The President, referring to Secretary Wilson’s concern over the socializing role of U.S. aid and assistance to foreign countries, said he felt compelled to point out that the fact that certain countries-such as Denmark, Norway and Sweden—were far more socialized than the U.S. (and, said the President, smiling, there’s a degree of socialization here also), did not mean that these countries were inimical to the United States. They were, indeed, among our best friends. Continuing, the President said the fact of the matter was that every foreign country could develop a government which, while more socialized than we might like, nevertheless succeeded in avoiding dictatorship and totalitarian methods. This was not necessarily a drawback from the U.S. point of view. Accordingly, the President indicated that he was not inclined to think that Secretary Wilson’s point was of critical importance to our policies at this time.

Secretary Humphrey said that what we ought to try to do was to stimulate private industry in those countries which were recipients of U.S. military and economic assistance. Admittedly, however, this was a very difficult course of action. At this point, Mr. Anderson reminded the Council that the whole subject of United States military assistance world-wide was scheduled for consideration by the National Security Council at the meeting to be held on December 8. The Vice President observed that when this subject was reported on to the National Security Council, he hoped that those making the presentation, and especially Mr. Hollister, could provide some idea of the balance between what the Soviets are doing in the field of foreign assistance compared to what the United States is doing. Such comparisons, directed to certain key countries, would be much more useful than the usual rundown on the status of our aid programs.
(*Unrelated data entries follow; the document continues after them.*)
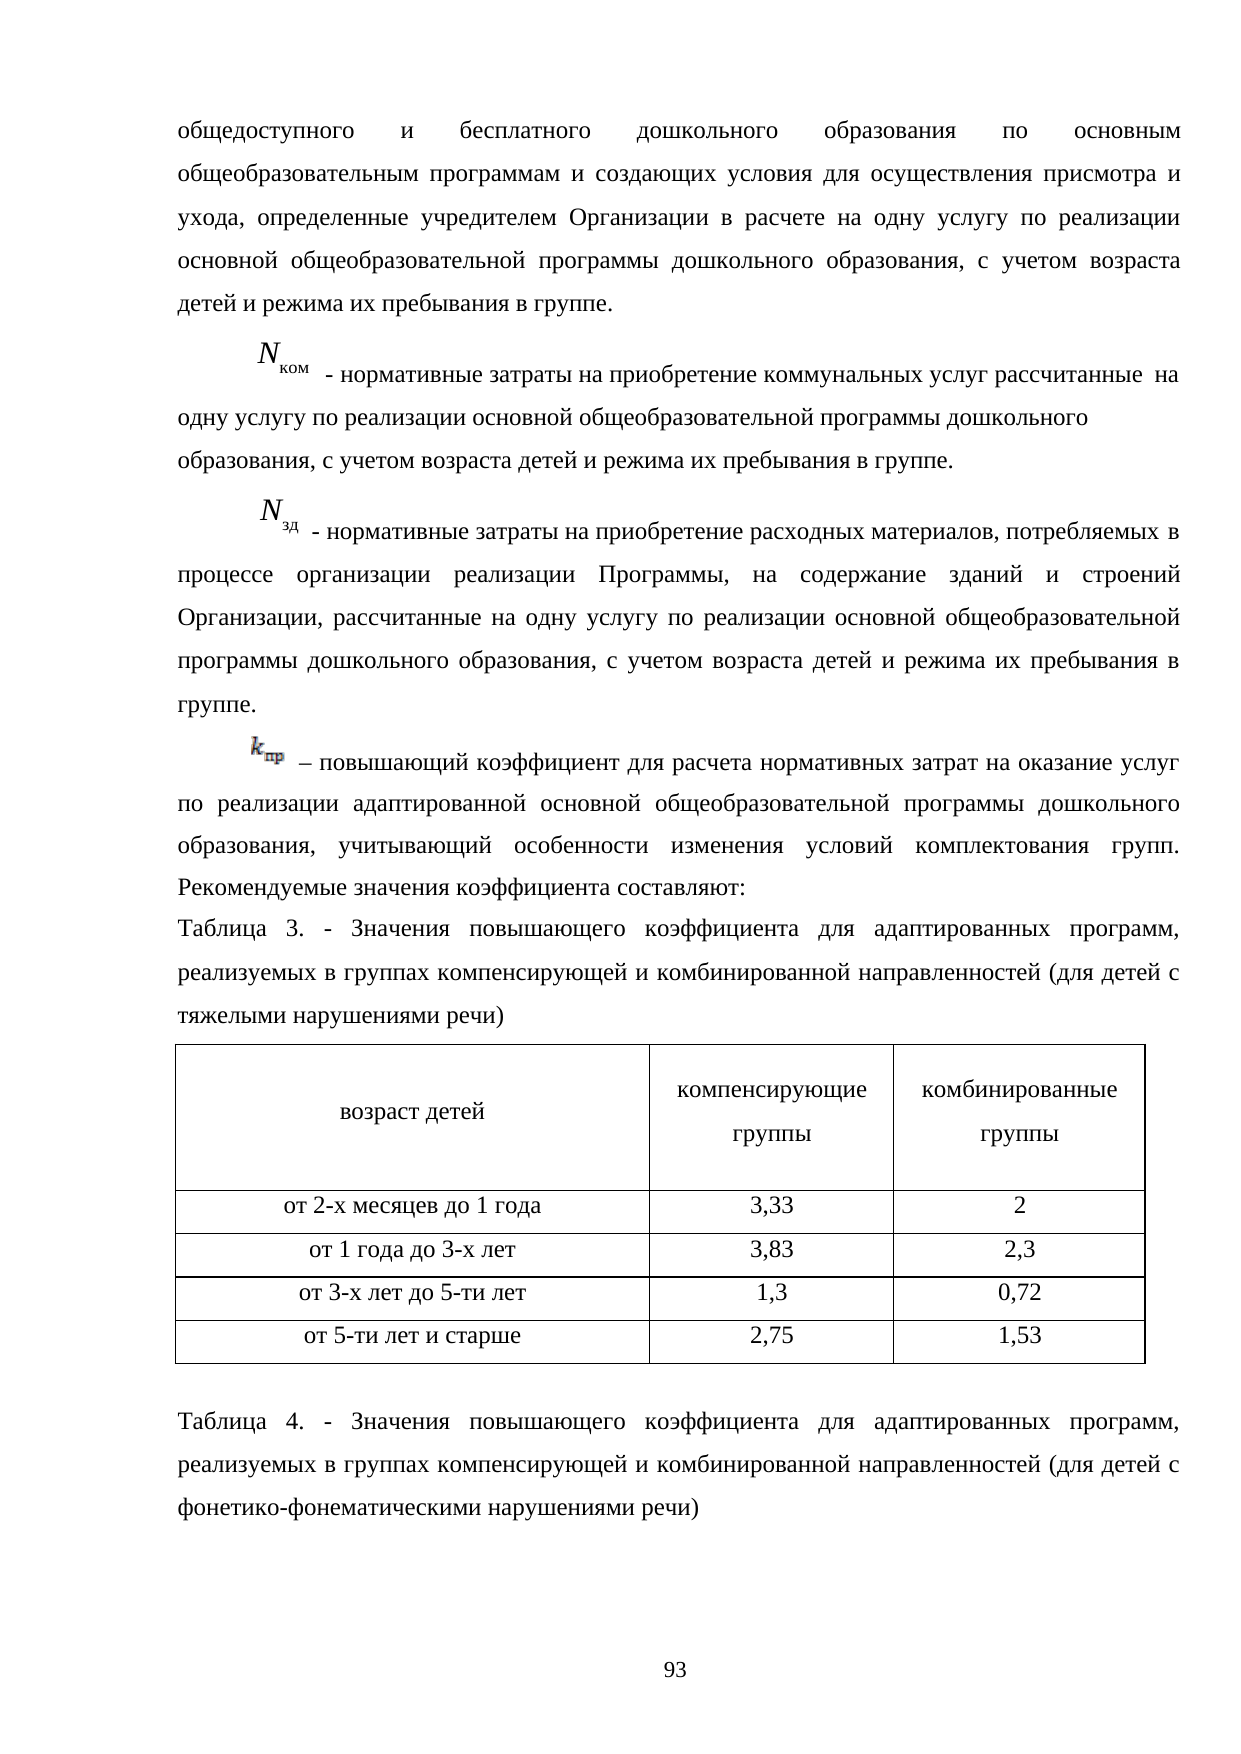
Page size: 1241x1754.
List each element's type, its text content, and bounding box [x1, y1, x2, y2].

text Nком [257, 334, 311, 380]
table_cell 3,33 [650, 1191, 893, 1233]
text одну услугу по реализации основной общеобразовательной программы дошкольного образования, с учетом возраста детей и режима их пребывания в группе. [177, 402, 1194, 474]
table_cell от 2-х месяцев до 1 года [176, 1191, 649, 1233]
text процессе организации реализации Программы, на содержание зданий и строений Организации, рассчитанные на одну услугу по реализации основной общеобразовательной программы дошкольного образования, с учетом возраста детей и режима их пребывания в группе. [177, 559, 1181, 717]
text – повышающий коэффициент для расчета нормативных затрат на оказание услуг по реализации адаптированной основной общеобразовательной программы дошкольного образования, учитывающий особенности изменения условий комплектования групп. Рекомендуемые значения коэффициента составляют: [177, 733, 1181, 901]
text Таблица 4. - Значения повышающего коэффициента для адаптированных программ, реализуемых в группах компенсирующей и комбинированной направленностей (для детей с фонетико-фонематическими нарушениями речи) [177, 1406, 1181, 1521]
table_cell от 5-ти лет и старше [176, 1321, 649, 1363]
table_cell 2 [894, 1191, 1144, 1233]
list нормативные затраты на приобретение коммунальных услуг рассчитанные на [325, 359, 1194, 388]
table_header возраст детей [176, 1045, 649, 1190]
table_cell 1,3 [650, 1278, 893, 1319]
table_header компенсирующие группы [650, 1045, 893, 1190]
table_cell 3,83 [650, 1234, 893, 1276]
text Таблица 3. - Значения повышающего коэффициента для адаптированных программ, реализуемых в группах компенсирующей и комбинированной направленностей (для детей с тяжелыми нарушениями речи) [177, 913, 1181, 1028]
table_cell 2,75 [650, 1321, 893, 1363]
picture [251, 732, 286, 771]
table_cell от 3-х лет до 5-ти лет [176, 1278, 649, 1319]
text Nзд [154, 491, 298, 537]
table_cell 1,53 [894, 1321, 1144, 1363]
table_cell от 1 года до 3-х лет [176, 1234, 649, 1276]
table_header комбинированные группы [894, 1045, 1144, 1190]
table_cell 0,72 [894, 1278, 1144, 1319]
text общедоступного и бесплатного дошкольного образования по основным общеобразовательным программам и создающих условия для осуществления присмотра и ухода, определенные учредителем Организации в расчете на одну услугу по реализации основной общеобразовательной программы дошкольного образования, с учетом возраста детей и режима их пребывания в группе. [177, 115, 1182, 317]
list нормативные затраты на приобретение расходных материалов, потребляемых в [311, 516, 1194, 545]
table_cell 2,3 [894, 1234, 1144, 1276]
The National Security Council:4

Noted and discussed an oral report by the Secretary of State on:
Aspects relating to the Foreign Ministers Conference of special interest to the National Security Council, with particular reference to Soviet actions at the Conference and the German situation.
His trips to Spain, Italy, and Yugoslavia.
His analysis of the Near Eastern situation.
Noted the President’s expressed conviction that European integration, with West Germany playing a part, would be a major [Page 37] contribution to world peace; that a unified Europe (achieved by strengthening and expanding into other areas the concepts of NATO, the Brussels Pact, and the Coal and Steel Community) would constitute a focus of power, in addition to the U.S. and USSR, which would greatly advance the material and moral well-being of European peoples and the security interests of the United States; that encouragement of this concept in speeches by Council participants would be an appropriate way of seeking the objective of European integration.
Discussed the general problems in the development of Fiscal Year 1957 programs for military assistance, economic aid, foreign information, and U.S. military forces; and agreed to continue discussion of these programs at Council meetings scheduled for December 8 and 12.

Note: The action in b above subsequently circulated to all Council participants.

S. Everett Gleason
  1. Source: Eisenhower Library, Whitman File, NSC Records. Top Secret. Prepared on November 22 by Gleason.
  2. Reference is to the Mutual Defense Assistance Control Act of 1951 (Public Law 213), sponsored by Congressman Laurie C. Battle of Alabama and enacted October 26, 1951. It provided for the suspension of U.S. economic aid to nations supplying strategic materials to Communist nations. For text, see 65 Stat. 644.
  3. The paragraph that follows constitutes NSC Action No. 1479. (Department of State, S/SNSC (Miscellaneous) Files: Lot 66 D 95, Records of Action by the National Security Council, 1955)
  4. Paragraphs a–c that follow constitute NSC Action No. 1480. (Ibid.)